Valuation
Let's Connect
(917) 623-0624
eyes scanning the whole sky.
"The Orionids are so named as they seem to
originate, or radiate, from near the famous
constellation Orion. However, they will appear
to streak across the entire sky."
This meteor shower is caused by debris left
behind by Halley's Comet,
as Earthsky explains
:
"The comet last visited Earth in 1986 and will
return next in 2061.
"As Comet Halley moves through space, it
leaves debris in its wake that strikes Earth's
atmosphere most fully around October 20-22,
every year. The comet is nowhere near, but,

------------------------------

→ REQUEST
Please repeat the material in full, keeping it exact.

→ ANSWER BELOW
Valuation
Let's Connect
(917) 623-0624
eyes scanning the whole sky.
"The Orionids are so named as they seem to
originate, or radiate, from near the famous
constellation Orion. However, they will appear
to streak across the entire sky."
This meteor shower is caused by debris left
behind by Halley's Comet,
as Earthsky explains
:
"The comet last visited Earth in 1986 and will
return next in 2061.
"As Comet Halley moves through space, it
leaves debris in its wake that strikes Earth's
atmosphere most fully around October 20-22,
every year. The comet is nowhere near, but,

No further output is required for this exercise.